John Chappell and Alexander Lyle were notable shipbuilders during this time period, and now both are honored with streets being named after them in Dartmouth.

== Services ==
The final and most commonly known name, the Dartmouth Marine Slips, eventually evolved. They offered a complete range of repair services for vessels up to 3,000 tons. The Slips had a reputation for being a "quick turn-around" repair site. An additional 800 ft of berthing space was created to accommodate vessels needing alongside repairs. The Dartmouth Marine Slips provided a variety of services in its latter years: emergency and scheduled repair services for international and domestic fleets, extended repair services to offshore supply vessels servicing drill rigs off Canada's east coast, and also offered float repairs anywhere in Atlantic Canada by mobile ship crew using work boats and work barges. Regular customers over the years included large fishing trawlers, Canadian Coast Guard vessels, the Halifax-Dartmouth ferries and historic vessels such as CSS Acadia.

== Closure ==
The Dartmouth Marine Slips were bought out in the 1990s by Irving Shipbuilding, owners of Halifax Shipyard which became known for a time as the Halifax Shipyards. Irving operated the two sites together, with the marine slips specializing in smaller and faster repair jobs. In 2003, despite the controversy it caused, the owners of the Dartmouth Marine Slips announced their plans to sell the Slips to Innovative Properties, a real estate development firm. Forty-four workers still employed at the shipyard were relocated to other Irving sites in the HRM region. The official closing date of the Dartmouth Marine Slips was June 20, 2003.

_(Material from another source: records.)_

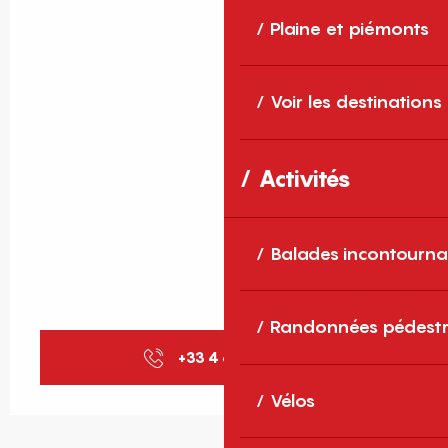
Plaine et piémonts
Voir les destinations
Activités
Balades incontourna
Randonnées pédestr
+33 4 68 30 68
▒▒
Vélos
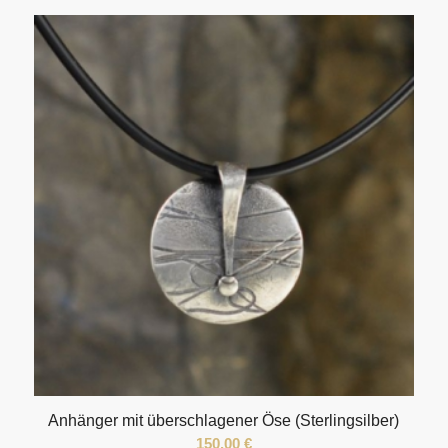
Anhänger mit überschlagener Öse (Sterlingsilber)
150,00
€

The plans for future development of the property, called Kings Wharf, were published in a flyer on July 31, 2007. The plans aimed at residential and commercial properties; however, due to complications, little progress was made at first with construction finally beginning in 2009. Upon completion, the tallest building on the site will be the tallest building in Atlantic Canada, and the tallest on the eastern seaboard of North America north of Boston.